スクモは木灰、石灰、ふすまと共に醗酵させるとインディゴが還元されて水溶性となりよく染るようになります。この還元により水溶性で可染にすることを「建てる」といいます。甕の中に仕込んで作業が行われます、当然気温により醗酵還元が左右され場合よっては火で暖めたりもしますが、微妙な作業になります。うまく「建てる」が染めの品質に大きく影響します。「紺屋の明後日」という言葉をお聞きの方も多いとおもいますが、明日はうまく建つことを期待して納期をあさってと約束しても、うまく建たず納期が守れない。天然醗酵のしわざで仕方ないことですが、納期不在で関係者の皆さんさぞ困ったことでしょうね。
工業的には合成藍(インディゴ)は合成還元剤で簡単に「建てる」ことができます。
「天然藍」「醗酵建」にこだわって生産される方がおられますが大変難しい作業です。
藍は木綿、絹などによく染まります。染色した後絞ってから空気に当てると還元されて暗赤紫色だった染料が酸化され青色が現れます。1回の染色ではあまり濃色になりませんので数回繰返し望む色にします。

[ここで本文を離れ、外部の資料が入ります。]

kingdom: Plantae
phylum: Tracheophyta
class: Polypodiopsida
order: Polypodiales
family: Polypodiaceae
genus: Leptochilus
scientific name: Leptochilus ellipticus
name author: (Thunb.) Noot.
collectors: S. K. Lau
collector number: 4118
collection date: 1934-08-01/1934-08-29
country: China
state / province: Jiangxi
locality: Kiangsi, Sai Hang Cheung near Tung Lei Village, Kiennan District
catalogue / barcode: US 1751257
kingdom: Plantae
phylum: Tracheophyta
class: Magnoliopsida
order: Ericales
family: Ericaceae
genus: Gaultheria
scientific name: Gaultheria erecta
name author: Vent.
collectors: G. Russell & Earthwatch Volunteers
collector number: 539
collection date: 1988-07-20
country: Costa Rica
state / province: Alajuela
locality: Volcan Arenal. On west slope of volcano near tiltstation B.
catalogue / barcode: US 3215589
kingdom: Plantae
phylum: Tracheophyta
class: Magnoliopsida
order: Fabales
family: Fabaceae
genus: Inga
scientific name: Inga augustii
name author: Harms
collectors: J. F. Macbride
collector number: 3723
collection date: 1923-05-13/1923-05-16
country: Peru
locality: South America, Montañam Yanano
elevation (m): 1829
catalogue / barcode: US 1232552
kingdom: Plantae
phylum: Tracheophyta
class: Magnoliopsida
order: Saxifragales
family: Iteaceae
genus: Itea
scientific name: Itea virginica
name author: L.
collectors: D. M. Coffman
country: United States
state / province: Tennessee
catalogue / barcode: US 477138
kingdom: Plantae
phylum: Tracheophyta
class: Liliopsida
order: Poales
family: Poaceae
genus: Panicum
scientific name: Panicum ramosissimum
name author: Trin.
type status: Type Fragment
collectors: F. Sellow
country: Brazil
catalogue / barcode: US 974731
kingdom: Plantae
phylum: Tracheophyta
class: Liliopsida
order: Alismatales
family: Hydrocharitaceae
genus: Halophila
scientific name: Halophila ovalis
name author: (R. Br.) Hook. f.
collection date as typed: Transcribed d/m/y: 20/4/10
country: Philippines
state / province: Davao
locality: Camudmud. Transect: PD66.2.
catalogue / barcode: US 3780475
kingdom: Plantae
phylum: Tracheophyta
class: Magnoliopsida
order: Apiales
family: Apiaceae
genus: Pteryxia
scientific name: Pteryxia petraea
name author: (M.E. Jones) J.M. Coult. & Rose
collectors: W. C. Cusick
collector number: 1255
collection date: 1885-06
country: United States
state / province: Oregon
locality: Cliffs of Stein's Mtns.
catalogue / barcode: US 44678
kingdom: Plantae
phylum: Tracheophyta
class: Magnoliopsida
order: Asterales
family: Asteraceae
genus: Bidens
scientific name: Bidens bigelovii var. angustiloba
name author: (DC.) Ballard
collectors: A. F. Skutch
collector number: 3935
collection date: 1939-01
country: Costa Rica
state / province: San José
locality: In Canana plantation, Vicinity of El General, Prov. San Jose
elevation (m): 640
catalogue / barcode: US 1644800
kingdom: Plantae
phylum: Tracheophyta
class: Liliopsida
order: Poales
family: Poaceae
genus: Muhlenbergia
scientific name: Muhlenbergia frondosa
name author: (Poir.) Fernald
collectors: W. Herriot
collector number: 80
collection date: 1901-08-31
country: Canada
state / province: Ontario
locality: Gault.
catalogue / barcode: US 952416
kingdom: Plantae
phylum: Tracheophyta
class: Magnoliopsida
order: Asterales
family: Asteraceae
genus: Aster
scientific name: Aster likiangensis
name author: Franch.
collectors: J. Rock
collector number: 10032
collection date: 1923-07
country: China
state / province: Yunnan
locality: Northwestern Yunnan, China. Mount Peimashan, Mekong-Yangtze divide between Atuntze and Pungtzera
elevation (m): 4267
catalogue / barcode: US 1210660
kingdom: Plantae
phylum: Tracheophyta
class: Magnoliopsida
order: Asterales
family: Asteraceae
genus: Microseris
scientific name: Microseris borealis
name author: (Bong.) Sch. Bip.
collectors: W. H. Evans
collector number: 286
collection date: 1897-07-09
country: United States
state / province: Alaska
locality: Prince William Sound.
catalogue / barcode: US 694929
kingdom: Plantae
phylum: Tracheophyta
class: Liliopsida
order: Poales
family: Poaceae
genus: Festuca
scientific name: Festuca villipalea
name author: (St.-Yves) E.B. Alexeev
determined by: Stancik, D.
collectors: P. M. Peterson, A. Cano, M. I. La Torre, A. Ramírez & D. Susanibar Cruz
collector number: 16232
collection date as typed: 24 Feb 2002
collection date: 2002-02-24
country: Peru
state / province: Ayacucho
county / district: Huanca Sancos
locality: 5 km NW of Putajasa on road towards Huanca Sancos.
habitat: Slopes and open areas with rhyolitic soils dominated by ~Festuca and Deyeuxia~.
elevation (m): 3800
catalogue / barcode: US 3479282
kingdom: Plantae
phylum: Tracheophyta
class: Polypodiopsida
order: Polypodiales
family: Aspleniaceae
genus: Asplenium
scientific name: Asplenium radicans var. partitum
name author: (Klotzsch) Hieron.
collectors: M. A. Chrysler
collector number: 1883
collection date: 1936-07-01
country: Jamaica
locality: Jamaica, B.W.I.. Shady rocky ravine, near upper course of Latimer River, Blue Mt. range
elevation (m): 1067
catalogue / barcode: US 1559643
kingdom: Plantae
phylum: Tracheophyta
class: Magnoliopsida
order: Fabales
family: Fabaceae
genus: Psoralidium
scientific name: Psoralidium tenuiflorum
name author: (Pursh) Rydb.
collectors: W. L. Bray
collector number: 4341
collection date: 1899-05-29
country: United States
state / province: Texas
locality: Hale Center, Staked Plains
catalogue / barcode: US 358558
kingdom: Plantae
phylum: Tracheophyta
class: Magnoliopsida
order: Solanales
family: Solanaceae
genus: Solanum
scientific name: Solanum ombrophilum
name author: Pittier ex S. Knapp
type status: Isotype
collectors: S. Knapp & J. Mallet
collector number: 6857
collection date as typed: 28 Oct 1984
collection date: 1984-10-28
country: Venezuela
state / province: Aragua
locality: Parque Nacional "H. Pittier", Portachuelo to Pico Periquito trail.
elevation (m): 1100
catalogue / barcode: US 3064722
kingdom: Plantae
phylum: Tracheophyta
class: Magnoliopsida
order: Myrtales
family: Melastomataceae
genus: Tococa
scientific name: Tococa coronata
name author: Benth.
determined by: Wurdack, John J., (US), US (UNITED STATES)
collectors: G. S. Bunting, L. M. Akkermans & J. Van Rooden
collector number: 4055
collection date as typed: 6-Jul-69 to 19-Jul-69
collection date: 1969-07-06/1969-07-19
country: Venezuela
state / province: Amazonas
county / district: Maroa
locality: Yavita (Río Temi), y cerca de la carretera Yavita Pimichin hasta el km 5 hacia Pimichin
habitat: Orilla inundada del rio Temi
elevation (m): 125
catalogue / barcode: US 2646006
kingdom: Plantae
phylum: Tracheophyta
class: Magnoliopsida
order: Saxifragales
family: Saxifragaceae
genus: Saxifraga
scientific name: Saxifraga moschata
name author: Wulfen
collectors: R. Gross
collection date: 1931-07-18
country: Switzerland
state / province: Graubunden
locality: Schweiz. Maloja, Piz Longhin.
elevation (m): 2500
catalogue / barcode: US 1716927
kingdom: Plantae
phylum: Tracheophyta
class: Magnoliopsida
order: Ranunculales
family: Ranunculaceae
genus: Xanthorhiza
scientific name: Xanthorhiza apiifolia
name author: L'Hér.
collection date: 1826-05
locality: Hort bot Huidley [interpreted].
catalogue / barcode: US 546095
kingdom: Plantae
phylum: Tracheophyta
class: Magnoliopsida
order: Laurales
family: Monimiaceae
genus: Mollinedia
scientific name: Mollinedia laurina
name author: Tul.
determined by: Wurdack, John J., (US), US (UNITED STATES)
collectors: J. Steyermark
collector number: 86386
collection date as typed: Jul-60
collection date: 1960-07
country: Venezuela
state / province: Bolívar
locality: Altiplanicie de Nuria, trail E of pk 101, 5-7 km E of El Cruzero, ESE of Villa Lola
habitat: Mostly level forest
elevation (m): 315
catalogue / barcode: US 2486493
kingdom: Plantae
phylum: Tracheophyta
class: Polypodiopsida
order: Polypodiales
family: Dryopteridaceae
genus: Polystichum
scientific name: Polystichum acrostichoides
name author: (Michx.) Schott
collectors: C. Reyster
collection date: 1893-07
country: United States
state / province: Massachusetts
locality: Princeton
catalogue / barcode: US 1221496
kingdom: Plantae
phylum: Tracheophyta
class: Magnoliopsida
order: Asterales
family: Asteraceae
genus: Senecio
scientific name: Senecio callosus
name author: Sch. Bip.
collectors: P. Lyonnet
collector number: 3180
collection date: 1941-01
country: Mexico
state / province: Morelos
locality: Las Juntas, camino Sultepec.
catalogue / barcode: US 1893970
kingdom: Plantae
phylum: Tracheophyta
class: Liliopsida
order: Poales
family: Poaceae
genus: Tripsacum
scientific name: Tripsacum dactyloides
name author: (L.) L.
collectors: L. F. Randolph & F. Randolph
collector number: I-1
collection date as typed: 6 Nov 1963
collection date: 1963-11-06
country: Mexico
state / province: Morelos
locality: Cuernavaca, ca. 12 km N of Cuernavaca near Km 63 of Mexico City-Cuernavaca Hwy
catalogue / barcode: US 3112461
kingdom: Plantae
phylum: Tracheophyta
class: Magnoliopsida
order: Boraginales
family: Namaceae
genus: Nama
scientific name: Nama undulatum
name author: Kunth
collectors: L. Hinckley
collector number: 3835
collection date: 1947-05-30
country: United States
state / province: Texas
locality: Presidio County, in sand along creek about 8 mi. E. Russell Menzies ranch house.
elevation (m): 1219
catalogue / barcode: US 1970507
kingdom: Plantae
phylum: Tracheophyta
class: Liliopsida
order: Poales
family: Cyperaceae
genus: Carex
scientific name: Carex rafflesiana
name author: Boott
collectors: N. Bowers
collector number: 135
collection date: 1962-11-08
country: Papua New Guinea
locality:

インディゴは鉄媒染と併用して泥染めにするなどの応用例もあります。

植物染料はすべて安全か
インターネットで”植物染料”などで検索すると数多くの植物染料が出てきます。
植物染料の多くが生薬として使われています。 「毒にも薬にも」の言葉がありますね。
媒染剤を含めて有害性には気をつけましょう。